Number three: we need to reach out and make new partnerships. At our global health center, we have launched a new initiative with NATO and other security policy makers to explore with them what they can do to protect health system institutions during deployments. We want them to see that protecting health systems and other critical social institutions is an integral part of their mission. It's not just about avoiding collateral damage; it's about winning the peace.
But the most important partner we need to engage is you, the American public, and indeed, the world public. Because unless you understand the value of social institutions, like health systems in these fragile settings, you won't support efforts to save them. You won't click on that article that talks about "Hey, all those doctors are on the run in country X. I wonder what that means. I wonder what that means for that health system's ability to, let's say, detect influenza." "Hmm, it's probably not good." That's what I'd tell you.
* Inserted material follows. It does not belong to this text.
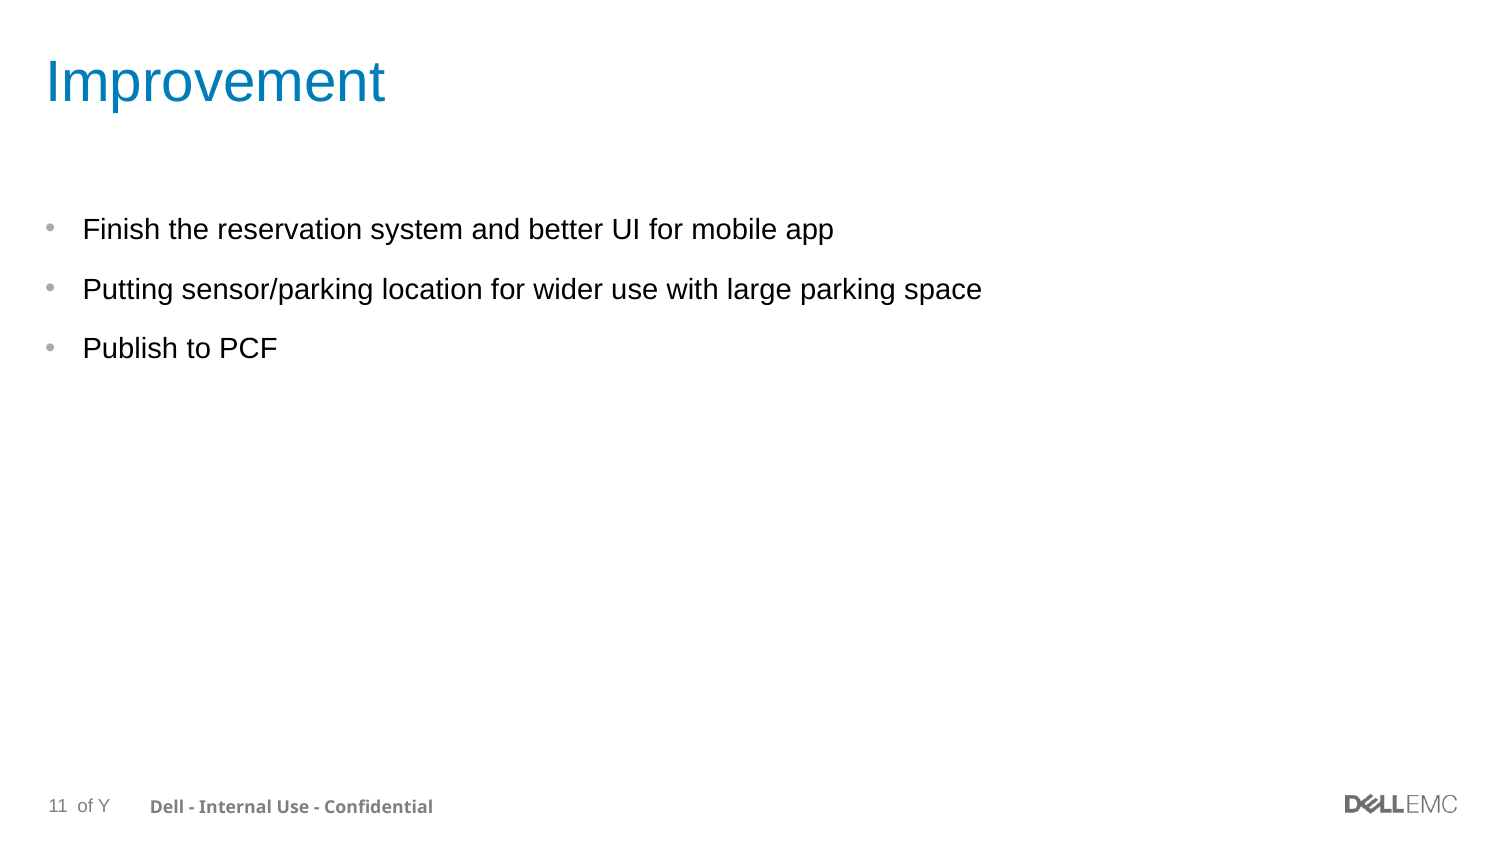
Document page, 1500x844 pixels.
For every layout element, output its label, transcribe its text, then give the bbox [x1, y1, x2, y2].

title Improvement [45, 43, 1350, 149]
picture [1345, 793, 1457, 814]
list Finish the reservation system and better UI for mobile app Putting sensor/parking location for wider use with large parking space Publish to PCF [45, 210, 1350, 735]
Up on the screen, I've put up my three favorite American institution defenders and builders. Over here is George C. Marshall, he was the guy that proposed the Marshall Plan to save all of Europe's economic institutions after World War II. And this Eleanor Roosevelt. Her work on human rights really serves as the foundation for all of our international human rights organizations. Then my big favorite is Ben Franklin, who did many things in terms of creating institutions, but was the midwife of our constitution.
And I would say to you that these are folks who, when our country was threatened, or our world was threatened, they didn't retreat. They didn't talk about building walls. They talked about building institutions to protect human security, for their generation and also for ours. And I think our generation should do the same.